■ **Your goal**
Omit all images, then repeat exactly the lines below from the one containing "View More Events" through the one containing "been a curious", both ends included.

■ **Transcribed page contents**

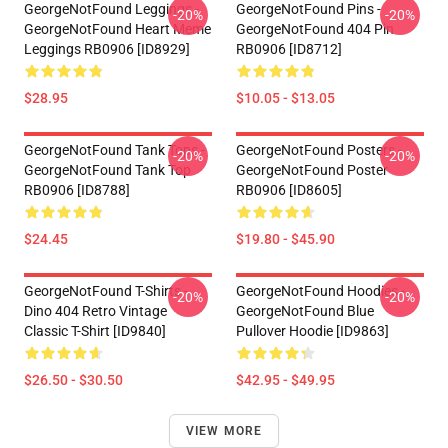
GeorgeNotFound Leggings -
GeorgeNotFound Pins -
-20%
-20%
GeorgeNotFound Heart Meme
GeorgeNotFound 404 Pin
Leggings RB0906 [ID8929]
RB0906 [ID8712]
$28.95
$10.05 - $13.05
GeorgeNotFound Tank Tops -
GeorgeNotFound Posters -
-20%
-20%
GeorgeNotFound Tank Top
GeorgeNotFound Poster
RB0906 [ID8788]
RB0906 [ID8605]
$24.45
$19.80 - $45.90
GeorgeNotFound T-Shirts -
GeorgeNotFound Hoodies -
-20%
-20%
Dino 404 Retro Vintage
GeorgeNotFound Blue
Classic T-Shirt [ID9840]
Pullover Hoodie [ID9863]
$26.50 - $30.50
$42.95 - $49.95
VIEW MORE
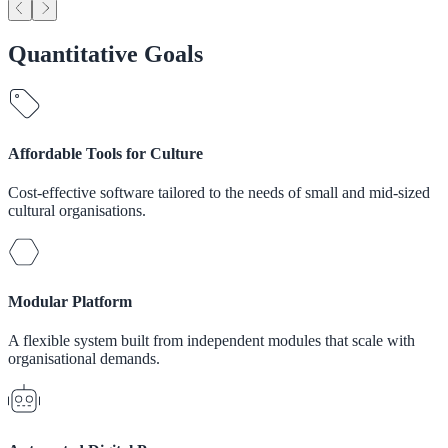
Quantitative Goals
Affordable Tools for Culture
Cost-effective software tailored to the needs of small and mid-sized
cultural organisations.
Modular Platform
A flexible system built from independent modules that scale with
organisational demands.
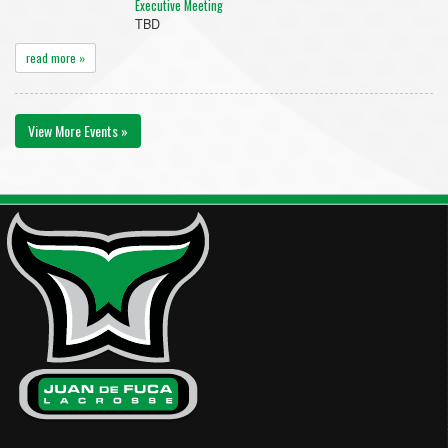
Executive Meeting
TBD
read more »
View More Events »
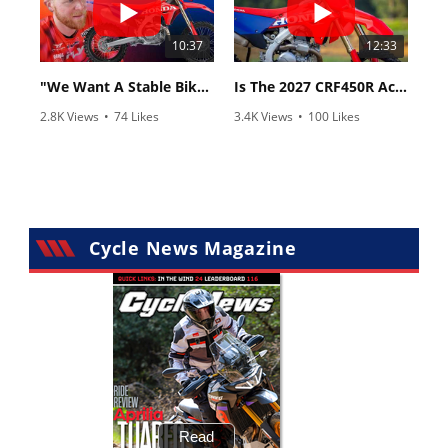
10:37
12:33
"We Want A Stable Bike" Trey Canard Talks 2027 Honda CRF450R
Is The 2027 CRF450R Actually Better Than The 2026?
2.8K Views
•
74 Likes
3.4K Views
•
100 Likes
•
11 Comments
•
29 Comments
Cycle News Magazine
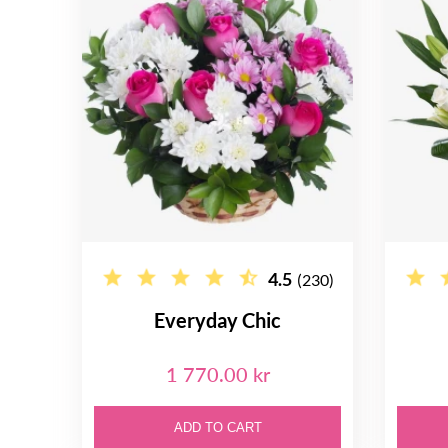
4.5
(230)
Everyday Chic
1 770.00 kr
ADD TO CART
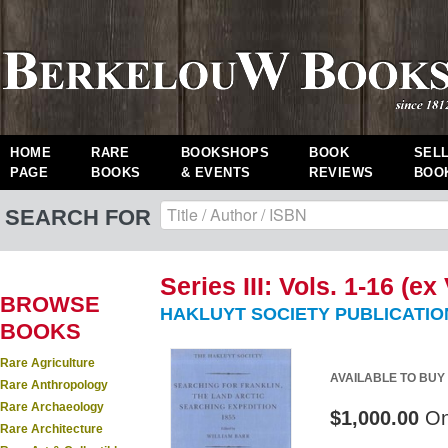
HOME
RARE
BOOKSHOPS
BOOK
SEL
PAGE
BOOKS
& EVENTS
REVIEWS
BOO
SEARCH FOR
Series III: Vols. 1-16 (ex 
BROWSE
HAKLUYT SOCIETY PUBLICATIO
BOOKS
Rare Agriculture
AVAILABLE TO BUY
Rare Anthropology
Rare Archaeology
$1,000.00
On
Rare Architecture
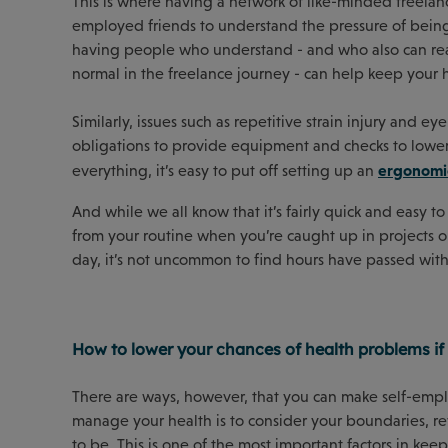
This is where having a network of like-minded freelance
employed friends to understand the pressure of being s
having people who understand - and who also can reas
normal in the freelance journey - can help keep your h
Similarly, issues such as repetitive strain injury and
obligations to provide equipment and checks to lower 
ergonomic
everything, it’s easy to put off setting up an
And while we all know that it’s fairly quick and easy t
from your routine when you’re caught up in projects o
day, it’s not uncommon to find hours have passed with
How to lower your chances of health problems if
There are ways, however, that you can make self-empl
manage your health is to consider your boundaries, re
to be. This is one of the most important factors in kee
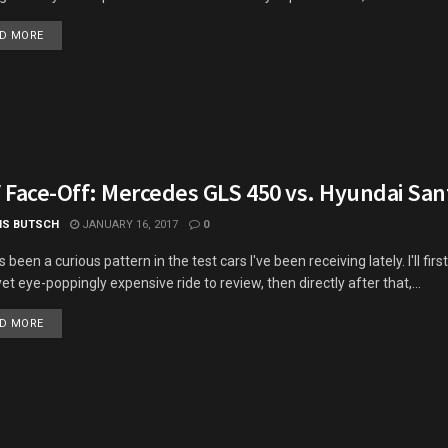
DETAILS
D MORE
 Face-Off: Mercedes GLS 450 vs. Hyundai San
IS BUTSCH
JANUARY 16, 2017
0
 been a curious pattern in the test cars I've been receiving lately. I'll firs
yet eye-poppingly expensive ride to review, then directly after that,...
DETAILS
D MORE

■ **Task output**
View More Events »
10:37
12:33
"We Want A Stable Bike" Trey Canard Talks 2027 Honda CRF450R
Is The 2027 CRF450R Actually Better Than The 2026?
2.8K Views
•
74 Likes
3.4K Views
•
100 Likes
•
11 Comments
•
29 Comments
Cycle News Magazine
4.5
(230)
Everyday Chic
1 770.00 kr
ADD TO CART
HOME
RARE
BOOKSHOPS
BOOK
SEL
PAGE
BOOKS
& EVENTS
REVIEWS
BOO
SEARCH FOR
Series III: Vols. 1-16 (ex 
BROWSE
HAKLUYT SOCIETY PUBLICATIO
BOOKS
Rare Agriculture
AVAILABLE TO BUY
Rare Anthropology
Rare Archaeology
$1,000.00
On
Rare Architecture
This is where having a network of like-minded freelance
employed friends to understand the pressure of being s
having people who understand - and who also can reas
normal in the freelance journey - can help keep your h
Similarly, issues such as repetitive strain injury and
obligations to provide equipment and checks to lower 
ergonomic
everything, it’s easy to put off setting up an
And while we all know that it’s fairly quick and easy t
from your routine when you’re caught up in projects o
day, it’s not uncommon to find hours have passed with
How to lower your chances of health problems if
There are ways, however, that you can make self-empl
manage your health is to consider your boundaries, re
to be. This is one of the most important factors in kee
DETAILS
D MORE
 Face-Off: Mercedes GLS 450 vs. Hyundai San
IS BUTSCH
JANUARY 16, 2017
0
 been a curious pattern in the test cars I've been receiving lately. I'll firs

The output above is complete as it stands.